This heavy fine, together with the fact that in the year 1605 his mother, the Dowager Lady Catesby, was living at Ashby St. Legers in Northamptonshire, and owned for life all rents of the estates, except Chastleton near Chipping Norton in Oxfordshire, seems to have been the cause that, at the time of the Gunpowder Plot, Catesby had not any very great amount of ready money in hand.
Besides this, until some four or five years prior to 1603, the year of the death of Queen Elizabeth, when he began to practise the religion which in 1580 his father, Sir William Catesby, had embraced or re-embraced, and for which the latter had suffered imprisonment and heavy fines, Robert Catesby “was very wild; and as he kept company with the best noblemen of the land, so he spent much above his rate, and so wasted also good part of his living.”

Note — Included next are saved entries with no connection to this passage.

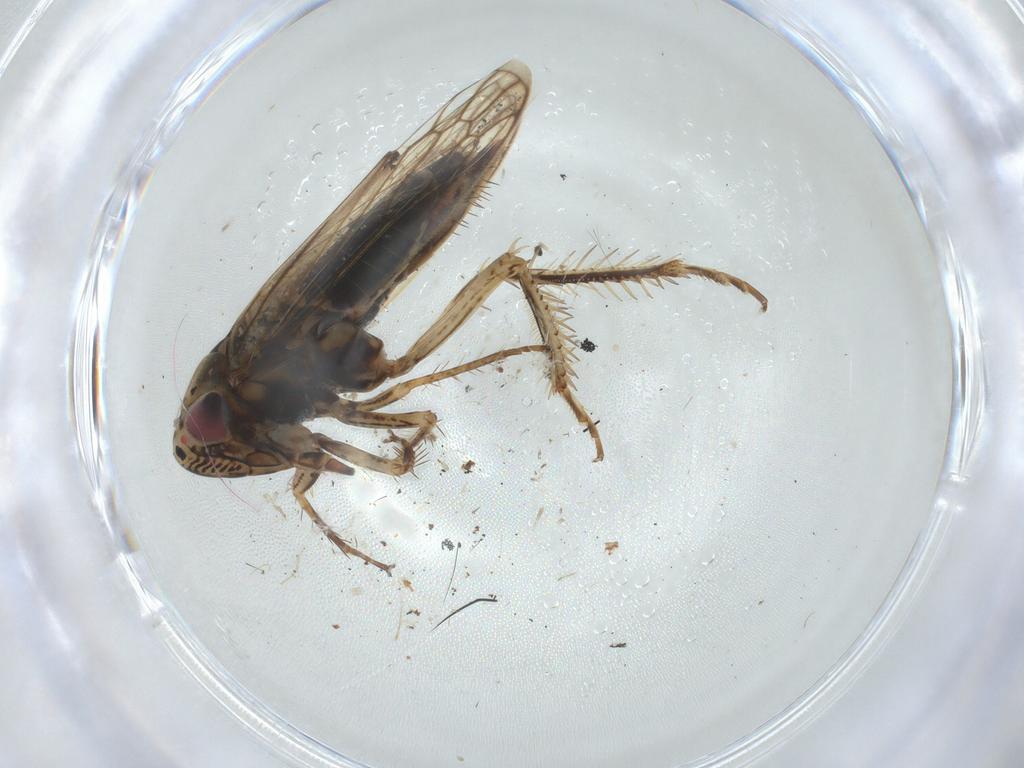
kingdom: Animalia
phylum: Arthropoda
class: Insecta
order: Hemiptera
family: Cicadellidae
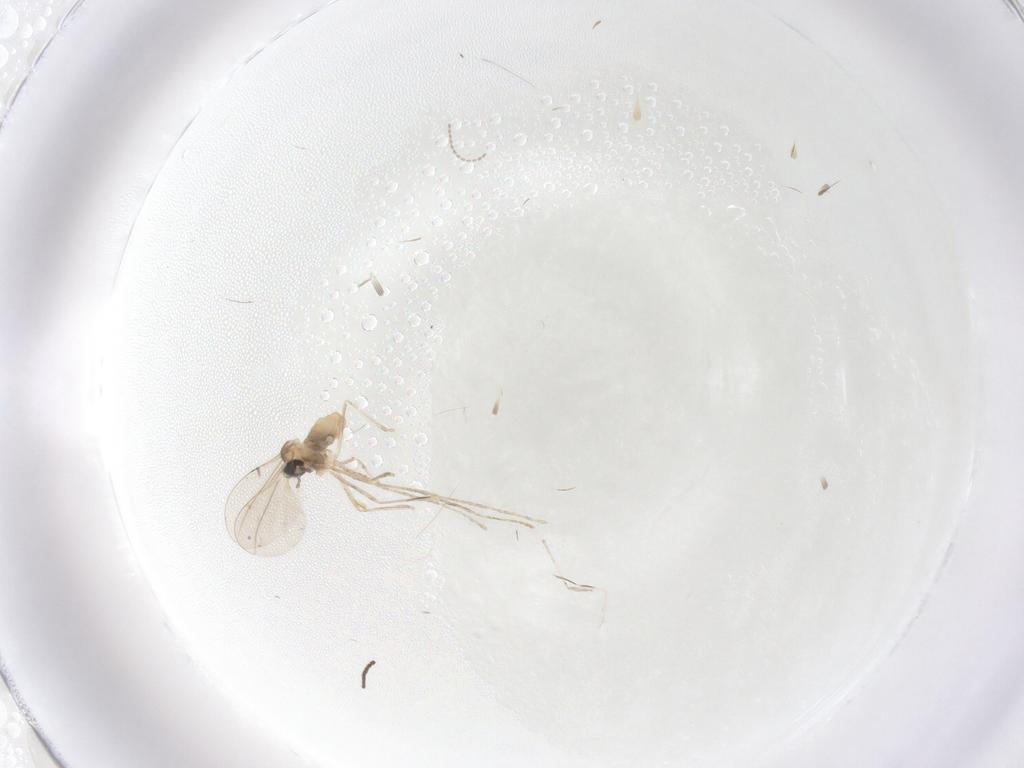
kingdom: Animalia
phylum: Arthropoda
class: Insecta
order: Diptera
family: Sciaridae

“He was of person above two yards[18] high, and though slender, yet as well proportioned to his height as any man one should see.” He was, moreover, reputed to be “very wise and of great judgment, though his utterance was not so good. Besides, he was so liberal, and apt to help all sorts, as it got him much love.”
At the time of the Plot Catesby was about thirty-five years of age. He had married Catherine Leigh, a daughter of Sir Thomas Leigh, of Stoneleigh, a Protestant gentleman of wealth and influence in Warwickshire. The Parish Register of Chastleton has the following entry: — “Robert Catesbie, son of Robert Catesbie, was baptised the 11th day of November, 1595.”[19] He had only this one surviving child, who is said to have married the only child of Thomas Percy.
Catesby had the misfortune to lose his wife by death before the year 1602, and at the time of the Plot his home seems to have been with his mother, the Dowager Lady Catesby, at Ashby St. Legers in the County of Northampton, the family ancestral seat. For in 1602 he had sold his residence, Chastleton, in Oxfordshire.
Now, as Robert Catesby, it seems by many circumstances, was the first inventor and chiefest furtherer of the Plot, it is worth while thus lingering on a description of what manner of man he was.
It, however, may be asked how came it to pass that this one person gained such prodigious ascendency over twelve other persons so as to make them, in the event, as mischievously, nay fatally, deluded as himself?
The answer is manifold: for besides the wrongs which these ruthless plotters sought to avenge, they evidently came under a potent psychological spell when they came under the influence of this wayward, yet fascinating, son of the brilliant age of Elizabeth — an age in which men’s intellectual and physical powers too often attained a complete mastery over their moral powers.[20]
For a proof of Catesby’s immense influence over others, it may be mentioned that Ambrose Rookwood, one of those whose blood afterwards stained the scaffold at the early age of twenty-seven for his share in the wicked scheme, says of Catesby that “he (Rookwood) loved and respected him as his own life.”[21]